**出典文書**
● ● ● ● ●

説明

オゾンガス利用表面処理方法とその装置

【課題】 オゾンガスと紫外線とを併用する酸化による表面処理方法において、酸化効率を向上させることのできる手段を提供する。
【解決手段】 キセノンガス等の希ガスとオゾンガスとの混合ガスを被処理物に作用させ、その混合ガスに紫外光を照射作用させる。混合ガス中の酸素分子密度を減じることでオゾンガスの分解を促進して、酸化効率を向上させ、原子状酸素を有効に基板表面に到達させる。

【発明の詳細な説明】
【技術分野】
【0001】
本発明は、酸化に起因する表面処理技術に関し、特に酸化反応性ガス雰囲気中で被処理物の表面に酸化膜を形成したり、被処理物の表面をレジストアッシングしたりする表面処理技術に関する。
【背景技術】
【0002】
従来から、オゾンのもつ高い酸化力を利用して、基板等の被処理物の表面を酸化処理したり、レジストアッシング処理したりすることはよく知られている。例えばシリコン基板を酸化する場合に、酸素ガスで酸化処理をしようとすると、基板温度を900から1000℃以上の高温にする必要があったが、オゾンガスを使用する場合、基板温度を数百度下げても酸化することができる。

● ● ● ● ●

**演習問題**
A. オゾンガス表面処理の文書のうち、「オゾンガス利用表面処理方法とその装置」から「げても酸化することができる。」までの部分をそのまま書き写してください。
B. オゾンガス表面処理の文書にある【】付きの見出しのうち、段落番号を除いたものをすべて挙げてください。
C. オゾンガス表面処理の文書を、最後の文のあとから同じ文体で書き継いでください。
このデータは、オゾンガス表面処理の文書とは別個の資料です。

**データセット項目**
● ● ● ● ●

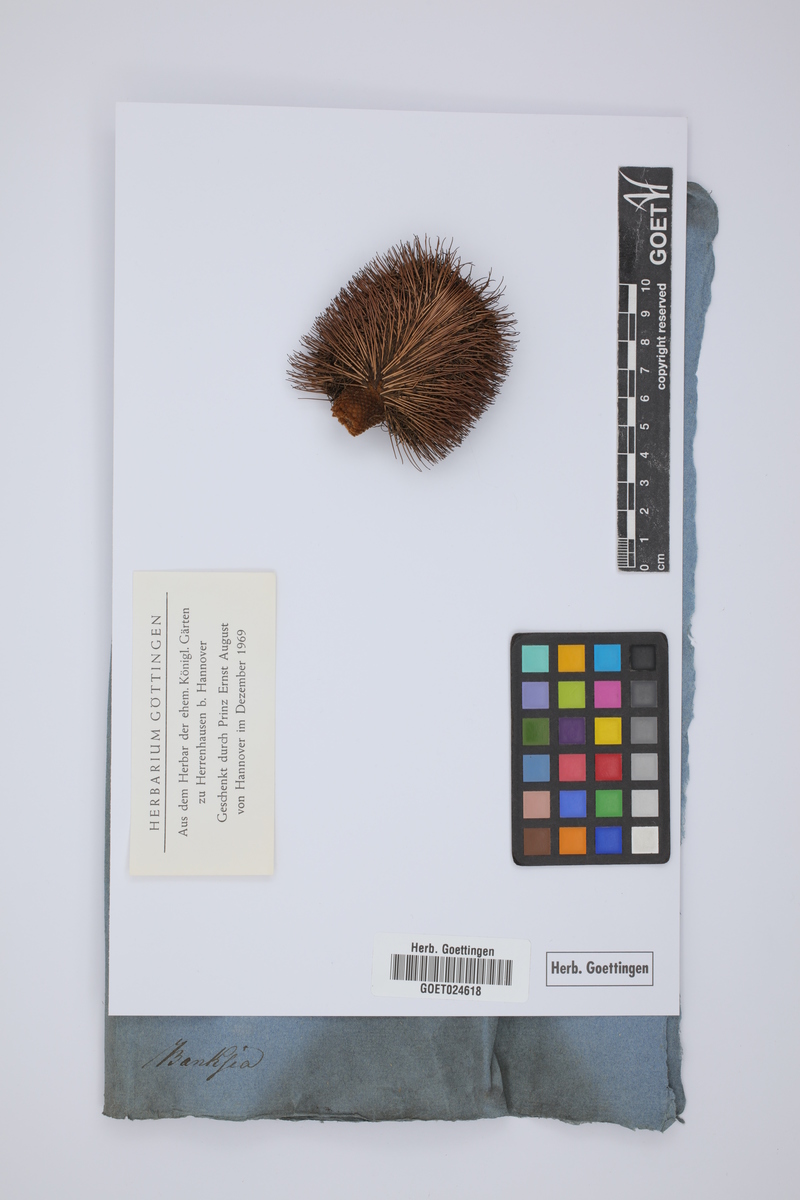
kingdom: Plantae
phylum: Tracheophyta
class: Magnoliopsida
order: Proteales
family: Proteaceae
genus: Banksia
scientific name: Banksia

● ● ● ● ●

**各問の解答**
A.
オゾンガス利用表面処理方法とその装置

【課題】 オゾンガスと紫外線とを併用する酸化による表面処理方法において、酸化効率を向上させることのできる手段を提供する。
【解決手段】 キセノンガス等の希ガスとオゾンガスとの混合ガスを被処理物に作用させ、その混合ガスに紫外光を照射作用させる。混合ガス中の酸素分子密度を減じることでオゾンガスの分解を促進して、酸化効率を向上させ、原子状酸素を有効に基板表面に到達させる。

【発明の詳細な説明】
【技術分野】
【0001】
本発明は、酸化に起因する表面処理技術に関し、特に酸化反応性ガス雰囲気中で被処理物の表面に酸化膜を形成したり、被処理物の表面をレジストアッシングしたりする表面処理技術に関する。
【背景技術】
【0002】
従来から、オゾンのもつ高い酸化力を利用して、基板等の被処理物の表面を酸化処理したり、レジストアッシング処理したりすることはよく知られている。例えばシリコン基板を酸化する場合に、酸素ガスで酸化処理をしようとすると、基板温度を900から1000℃以上の高温にする必要があったが、オゾンガスを使用する場合、基板温度を数百度下げても酸化することができる。

B. 課題、解決手段、発明の詳細な説明、技術分野、背景技術

C.
【0003】
この場合、オゾンガス中のオゾン濃度は高いほど酸化反応が進むため、オゾン濃度が90 vol%以上のオゾン酸素混合ガスを発生する装置も開発されている。
【0004】
また、オゾンガスを用いて基板温度をさらに下げた低温酸化も応用が進んでいる。この場合、基板温度を下げていくと基板の表面でのオゾンの熱分解速度が次第に減少するため、表面温度が500℃以下になると基板表面の酸化膜形成速度が大きく減少する。そこで、熱分解によるオゾン分解速度の減少を補うために、オゾンを強制的に分解する波長を持つ紫外線をオゾンガスに照射することにより、500℃以下の低温でも酸化膜形成処理を行うことも考えられる。
【発明の開示】
【発明が解決しようとする課題】
【0005】
一般に、オゾンガスを用いた処理では、オゾンが分解してできる原子状酸素(あるいは酸素ラジカル)が酸化に最も有効に寄与し、原子状酸素が基板表面に多数到達できるほど酸化が進む。そのためには、a)オゾンガスの圧力を大きくするか、b)オゾンガス中のオゾン濃度を大きくするか、c)紫外光+オゾンでの酸化の場合には紫外線強度を高くする等の手法をとる必要がある。
【0006】
また、原子状酸素は反応性が高い反面、酸素分子と反応して容易に反応性を失活する性質がある。そのため、オゾンガスの反応性を有効に利用するためには、酸素分子の密度を減らすことが有効である。一般にオゾンガスは酸素で希釈したオゾンー酸素混合ガスの形態で供給されるため、オゾン濃度を高くすることが有効である。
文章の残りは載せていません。